Task objective » The answer must consist of each line below that contains the string "lines".

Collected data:
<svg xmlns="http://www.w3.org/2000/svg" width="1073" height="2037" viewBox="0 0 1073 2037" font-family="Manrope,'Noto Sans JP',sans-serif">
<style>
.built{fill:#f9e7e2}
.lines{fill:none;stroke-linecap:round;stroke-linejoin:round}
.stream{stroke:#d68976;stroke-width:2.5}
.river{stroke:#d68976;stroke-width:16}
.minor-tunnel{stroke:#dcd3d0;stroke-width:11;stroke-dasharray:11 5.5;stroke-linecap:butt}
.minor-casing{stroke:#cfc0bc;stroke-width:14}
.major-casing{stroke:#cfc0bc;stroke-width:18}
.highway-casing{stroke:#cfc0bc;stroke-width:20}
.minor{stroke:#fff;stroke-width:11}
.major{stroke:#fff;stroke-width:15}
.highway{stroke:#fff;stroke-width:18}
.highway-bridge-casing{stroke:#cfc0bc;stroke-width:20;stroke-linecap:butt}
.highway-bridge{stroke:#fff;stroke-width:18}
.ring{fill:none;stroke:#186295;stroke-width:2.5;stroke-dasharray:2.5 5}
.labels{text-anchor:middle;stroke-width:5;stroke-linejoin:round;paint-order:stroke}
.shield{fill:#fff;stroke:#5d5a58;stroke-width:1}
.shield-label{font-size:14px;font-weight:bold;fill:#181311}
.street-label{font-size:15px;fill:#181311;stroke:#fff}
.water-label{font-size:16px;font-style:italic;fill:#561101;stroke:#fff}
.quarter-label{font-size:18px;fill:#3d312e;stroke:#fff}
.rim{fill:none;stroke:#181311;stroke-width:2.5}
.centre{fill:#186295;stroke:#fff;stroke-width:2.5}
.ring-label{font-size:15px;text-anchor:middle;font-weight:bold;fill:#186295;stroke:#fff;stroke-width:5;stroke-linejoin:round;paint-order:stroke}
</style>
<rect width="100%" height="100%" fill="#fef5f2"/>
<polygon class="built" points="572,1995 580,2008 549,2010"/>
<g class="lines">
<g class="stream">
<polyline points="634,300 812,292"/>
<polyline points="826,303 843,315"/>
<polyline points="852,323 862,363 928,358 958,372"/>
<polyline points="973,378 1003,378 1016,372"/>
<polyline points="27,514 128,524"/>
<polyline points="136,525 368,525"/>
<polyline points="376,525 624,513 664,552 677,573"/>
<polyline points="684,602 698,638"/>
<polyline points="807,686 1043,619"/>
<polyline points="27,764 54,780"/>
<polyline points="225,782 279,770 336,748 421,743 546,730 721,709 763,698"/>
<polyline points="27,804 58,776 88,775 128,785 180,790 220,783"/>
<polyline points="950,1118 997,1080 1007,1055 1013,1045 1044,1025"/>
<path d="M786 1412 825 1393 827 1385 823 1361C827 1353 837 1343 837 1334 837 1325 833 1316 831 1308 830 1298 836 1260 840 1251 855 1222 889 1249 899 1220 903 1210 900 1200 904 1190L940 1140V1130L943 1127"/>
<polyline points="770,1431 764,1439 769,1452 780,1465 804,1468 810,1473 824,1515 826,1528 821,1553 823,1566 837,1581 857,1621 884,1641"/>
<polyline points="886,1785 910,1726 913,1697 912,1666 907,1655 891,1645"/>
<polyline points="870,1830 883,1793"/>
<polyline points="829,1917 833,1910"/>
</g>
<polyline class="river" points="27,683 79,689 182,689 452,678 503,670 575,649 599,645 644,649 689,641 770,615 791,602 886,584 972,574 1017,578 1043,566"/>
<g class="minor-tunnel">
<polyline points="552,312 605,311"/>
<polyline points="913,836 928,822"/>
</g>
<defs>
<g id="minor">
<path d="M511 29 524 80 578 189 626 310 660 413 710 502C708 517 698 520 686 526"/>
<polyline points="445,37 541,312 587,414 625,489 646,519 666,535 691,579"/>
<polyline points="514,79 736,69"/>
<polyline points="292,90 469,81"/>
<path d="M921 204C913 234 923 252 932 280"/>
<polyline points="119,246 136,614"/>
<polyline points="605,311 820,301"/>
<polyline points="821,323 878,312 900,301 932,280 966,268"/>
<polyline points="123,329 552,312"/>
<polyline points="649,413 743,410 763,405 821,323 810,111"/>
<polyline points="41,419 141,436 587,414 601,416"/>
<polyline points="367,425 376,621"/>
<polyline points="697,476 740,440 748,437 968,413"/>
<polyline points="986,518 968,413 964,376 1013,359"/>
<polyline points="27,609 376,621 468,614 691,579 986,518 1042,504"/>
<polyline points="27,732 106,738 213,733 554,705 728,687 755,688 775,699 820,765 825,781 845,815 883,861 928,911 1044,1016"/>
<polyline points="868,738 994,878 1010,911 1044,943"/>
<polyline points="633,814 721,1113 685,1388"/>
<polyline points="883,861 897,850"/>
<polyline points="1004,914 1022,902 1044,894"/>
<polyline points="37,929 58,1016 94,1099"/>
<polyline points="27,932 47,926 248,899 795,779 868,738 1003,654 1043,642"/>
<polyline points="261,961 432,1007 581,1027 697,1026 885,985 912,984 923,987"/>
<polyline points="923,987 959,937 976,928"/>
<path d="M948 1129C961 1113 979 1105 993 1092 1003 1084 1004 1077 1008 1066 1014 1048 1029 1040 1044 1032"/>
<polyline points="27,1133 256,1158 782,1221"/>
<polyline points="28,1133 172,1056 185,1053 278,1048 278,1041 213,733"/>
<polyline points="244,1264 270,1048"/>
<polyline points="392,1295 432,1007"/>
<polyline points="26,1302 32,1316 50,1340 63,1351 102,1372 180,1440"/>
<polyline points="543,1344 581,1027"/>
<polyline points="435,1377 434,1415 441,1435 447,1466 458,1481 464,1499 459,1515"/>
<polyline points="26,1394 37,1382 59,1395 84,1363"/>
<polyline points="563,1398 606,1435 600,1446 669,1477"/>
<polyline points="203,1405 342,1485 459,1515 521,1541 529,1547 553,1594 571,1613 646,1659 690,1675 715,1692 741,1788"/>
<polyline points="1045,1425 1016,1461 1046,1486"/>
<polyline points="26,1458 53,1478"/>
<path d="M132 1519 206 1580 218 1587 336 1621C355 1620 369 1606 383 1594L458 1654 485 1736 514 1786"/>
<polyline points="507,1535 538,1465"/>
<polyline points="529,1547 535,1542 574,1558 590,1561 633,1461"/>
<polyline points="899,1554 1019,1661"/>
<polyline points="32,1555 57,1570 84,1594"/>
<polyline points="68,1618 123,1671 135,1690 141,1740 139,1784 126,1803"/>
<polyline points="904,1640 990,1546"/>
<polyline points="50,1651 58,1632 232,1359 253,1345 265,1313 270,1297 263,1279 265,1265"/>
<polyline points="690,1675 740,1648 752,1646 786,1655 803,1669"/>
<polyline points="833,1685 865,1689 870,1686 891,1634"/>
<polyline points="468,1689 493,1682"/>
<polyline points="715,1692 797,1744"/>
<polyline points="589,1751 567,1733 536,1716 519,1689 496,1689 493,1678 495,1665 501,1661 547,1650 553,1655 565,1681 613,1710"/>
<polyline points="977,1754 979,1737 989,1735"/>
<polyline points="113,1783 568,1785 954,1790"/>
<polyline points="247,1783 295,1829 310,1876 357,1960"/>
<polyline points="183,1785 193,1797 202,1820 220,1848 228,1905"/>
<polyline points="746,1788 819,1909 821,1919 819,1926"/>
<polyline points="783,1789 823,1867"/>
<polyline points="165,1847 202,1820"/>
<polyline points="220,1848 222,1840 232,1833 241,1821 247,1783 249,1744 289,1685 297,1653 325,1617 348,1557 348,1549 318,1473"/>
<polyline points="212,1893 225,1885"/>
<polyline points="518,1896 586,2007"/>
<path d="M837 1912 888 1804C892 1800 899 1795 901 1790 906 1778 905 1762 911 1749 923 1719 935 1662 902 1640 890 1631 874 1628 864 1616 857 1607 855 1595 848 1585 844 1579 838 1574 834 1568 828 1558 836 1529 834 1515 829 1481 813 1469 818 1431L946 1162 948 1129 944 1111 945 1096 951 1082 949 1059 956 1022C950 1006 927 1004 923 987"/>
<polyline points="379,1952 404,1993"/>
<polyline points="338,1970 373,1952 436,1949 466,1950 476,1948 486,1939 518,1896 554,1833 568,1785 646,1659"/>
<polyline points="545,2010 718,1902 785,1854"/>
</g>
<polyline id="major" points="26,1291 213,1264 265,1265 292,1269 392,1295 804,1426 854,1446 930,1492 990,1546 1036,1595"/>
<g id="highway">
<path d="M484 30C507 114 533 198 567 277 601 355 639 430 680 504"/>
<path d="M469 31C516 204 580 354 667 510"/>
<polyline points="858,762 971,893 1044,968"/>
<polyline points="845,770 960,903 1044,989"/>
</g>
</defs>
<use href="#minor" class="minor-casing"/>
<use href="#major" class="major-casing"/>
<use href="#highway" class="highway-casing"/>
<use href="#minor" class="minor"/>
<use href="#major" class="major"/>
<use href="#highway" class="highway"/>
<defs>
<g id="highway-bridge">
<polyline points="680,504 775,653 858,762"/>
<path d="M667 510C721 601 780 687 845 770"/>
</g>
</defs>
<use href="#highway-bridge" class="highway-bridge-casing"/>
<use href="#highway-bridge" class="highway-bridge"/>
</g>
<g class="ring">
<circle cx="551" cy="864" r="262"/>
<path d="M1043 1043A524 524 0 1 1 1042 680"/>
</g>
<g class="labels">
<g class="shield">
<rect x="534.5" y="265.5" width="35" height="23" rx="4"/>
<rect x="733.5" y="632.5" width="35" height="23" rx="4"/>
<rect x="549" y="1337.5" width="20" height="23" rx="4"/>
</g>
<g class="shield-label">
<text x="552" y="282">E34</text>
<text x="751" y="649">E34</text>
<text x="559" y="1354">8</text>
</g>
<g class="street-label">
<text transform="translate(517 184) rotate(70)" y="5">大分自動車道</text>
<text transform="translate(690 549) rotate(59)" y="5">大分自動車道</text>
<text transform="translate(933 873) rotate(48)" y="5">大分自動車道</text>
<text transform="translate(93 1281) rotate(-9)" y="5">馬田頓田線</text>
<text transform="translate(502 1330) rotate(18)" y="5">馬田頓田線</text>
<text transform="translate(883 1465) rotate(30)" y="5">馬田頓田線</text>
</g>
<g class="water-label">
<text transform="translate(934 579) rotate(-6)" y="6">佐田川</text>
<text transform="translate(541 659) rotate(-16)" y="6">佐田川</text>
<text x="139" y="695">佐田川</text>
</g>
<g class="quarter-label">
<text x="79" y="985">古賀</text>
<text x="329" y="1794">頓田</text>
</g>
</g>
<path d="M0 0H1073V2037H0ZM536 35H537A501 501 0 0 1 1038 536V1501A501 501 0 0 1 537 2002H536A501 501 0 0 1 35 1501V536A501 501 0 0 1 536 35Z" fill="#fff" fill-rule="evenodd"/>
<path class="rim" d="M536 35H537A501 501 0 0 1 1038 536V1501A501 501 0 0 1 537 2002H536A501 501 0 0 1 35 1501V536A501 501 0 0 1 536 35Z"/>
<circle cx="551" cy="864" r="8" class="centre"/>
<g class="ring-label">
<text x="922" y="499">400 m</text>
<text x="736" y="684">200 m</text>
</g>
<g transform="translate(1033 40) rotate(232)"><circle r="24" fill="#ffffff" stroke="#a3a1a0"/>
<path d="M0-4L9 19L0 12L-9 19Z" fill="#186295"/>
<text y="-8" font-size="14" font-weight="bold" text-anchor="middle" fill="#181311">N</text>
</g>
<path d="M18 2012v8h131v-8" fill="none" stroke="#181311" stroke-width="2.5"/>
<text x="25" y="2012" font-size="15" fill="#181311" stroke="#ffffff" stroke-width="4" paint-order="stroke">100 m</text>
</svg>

Solution »
.lines{fill:none;stroke-linecap:round;stroke-linejoin:round}
<g class="lines">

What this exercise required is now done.